=== DATASET CONTENT ===
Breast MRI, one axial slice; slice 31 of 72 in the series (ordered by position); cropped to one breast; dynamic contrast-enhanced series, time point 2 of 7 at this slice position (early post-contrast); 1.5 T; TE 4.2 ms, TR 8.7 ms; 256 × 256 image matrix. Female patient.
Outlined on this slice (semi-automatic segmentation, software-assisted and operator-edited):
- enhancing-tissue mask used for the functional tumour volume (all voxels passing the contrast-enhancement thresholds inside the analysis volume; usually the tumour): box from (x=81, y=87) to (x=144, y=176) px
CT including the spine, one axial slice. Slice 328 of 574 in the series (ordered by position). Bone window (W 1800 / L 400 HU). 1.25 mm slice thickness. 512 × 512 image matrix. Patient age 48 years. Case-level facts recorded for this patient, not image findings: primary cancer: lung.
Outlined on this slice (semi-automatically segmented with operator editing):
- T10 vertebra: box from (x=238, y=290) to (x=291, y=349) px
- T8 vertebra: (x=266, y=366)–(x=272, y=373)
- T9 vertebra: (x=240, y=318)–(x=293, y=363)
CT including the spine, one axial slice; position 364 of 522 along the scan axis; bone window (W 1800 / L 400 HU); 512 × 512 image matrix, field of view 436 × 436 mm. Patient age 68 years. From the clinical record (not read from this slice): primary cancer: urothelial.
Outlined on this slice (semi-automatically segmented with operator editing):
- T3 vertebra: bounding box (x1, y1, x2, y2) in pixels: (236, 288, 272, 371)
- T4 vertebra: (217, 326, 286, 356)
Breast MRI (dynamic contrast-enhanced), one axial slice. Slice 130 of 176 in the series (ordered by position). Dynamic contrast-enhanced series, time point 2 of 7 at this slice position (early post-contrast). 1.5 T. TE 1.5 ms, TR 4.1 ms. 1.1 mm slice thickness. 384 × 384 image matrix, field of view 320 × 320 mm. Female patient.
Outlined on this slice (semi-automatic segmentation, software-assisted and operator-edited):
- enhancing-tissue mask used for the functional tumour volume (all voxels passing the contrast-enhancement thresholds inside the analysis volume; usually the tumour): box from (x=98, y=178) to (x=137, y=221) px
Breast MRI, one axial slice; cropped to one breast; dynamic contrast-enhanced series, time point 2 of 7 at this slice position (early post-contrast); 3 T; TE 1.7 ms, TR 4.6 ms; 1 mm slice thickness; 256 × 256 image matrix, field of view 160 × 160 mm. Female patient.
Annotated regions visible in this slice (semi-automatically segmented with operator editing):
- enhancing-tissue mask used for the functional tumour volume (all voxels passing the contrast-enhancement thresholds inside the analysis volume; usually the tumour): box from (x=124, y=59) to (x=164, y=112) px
===
### [AIM OF THE TASK]
Each line in the listing is to be returned exactly.

### [RESPONSE]
Breast MRI, one axial slice; slice 31 of 72 in the series (ordered by position); cropped to one breast; dynamic contrast-enhanced series, time point 2 of 7 at this slice position (early post-contrast); 1.5 T; TE 4.2 ms, TR 8.7 ms; 256 × 256 image matrix. Female patient.
Outlined on this slice (semi-automatic segmentation, software-assisted and operator-edited):
- enhancing-tissue mask used for the functional tumour volume (all voxels passing the contrast-enhancement thresholds inside the analysis volume; usually the tumour): box from (x=81, y=87) to (x=144, y=176) px
CT including the spine, one axial slice. Slice 328 of 574 in the series (ordered by position). Bone window (W 1800 / L 400 HU). 1.25 mm slice thickness. 512 × 512 image matrix. Patient age 48 years. Case-level facts recorded for this patient, not image findings: primary cancer: lung.
Outlined on this slice (semi-automatically segmented with operator editing):
- T10 vertebra: box from (x=238, y=290) to (x=291, y=349) px
- T8 vertebra: (x=266, y=366)–(x=272, y=373)
- T9 vertebra: (x=240, y=318)–(x=293, y=363)
CT including the spine, one axial slice; position 364 of 522 along the scan axis; bone window (W 1800 / L 400 HU); 512 × 512 image matrix, field of view 436 × 436 mm. Patient age 68 years. From the clinical record (not read from this slice): primary cancer: urothelial.
Outlined on this slice (semi-automatically segmented with operator editing):
- T3 vertebra: bounding box (x1, y1, x2, y2) in pixels: (236, 288, 272, 371)
- T4 vertebra: (217, 326, 286, 356)
Breast MRI (dynamic contrast-enhanced), one axial slice. Slice 130 of 176 in the series (ordered by position). Dynamic contrast-enhanced series, time point 2 of 7 at this slice position (early post-contrast). 1.5 T. TE 1.5 ms, TR 4.1 ms. 1.1 mm slice thickness. 384 × 384 image matrix, field of view 320 × 320 mm. Female patient.
Outlined on this slice (semi-automatic segmentation, software-assisted and operator-edited):
- enhancing-tissue mask used for the functional tumour volume (all voxels passing the contrast-enhancement thresholds inside the analysis volume; usually the tumour): box from (x=98, y=178) to (x=137, y=221) px
Breast MRI, one axial slice; cropped to one breast; dynamic contrast-enhanced series, time point 2 of 7 at this slice position (early post-contrast); 3 T; TE 1.7 ms, TR 4.6 ms; 1 mm slice thickness; 256 × 256 image matrix, field of view 160 × 160 mm. Female patient.
Annotated regions visible in this slice (semi-automatically segmented with operator editing):
- enhancing-tissue mask used for the functional tumour volume (all voxels passing the contrast-enhancement thresholds inside the analysis volume; usually the tumour): box from (x=124, y=59) to (x=164, y=112) px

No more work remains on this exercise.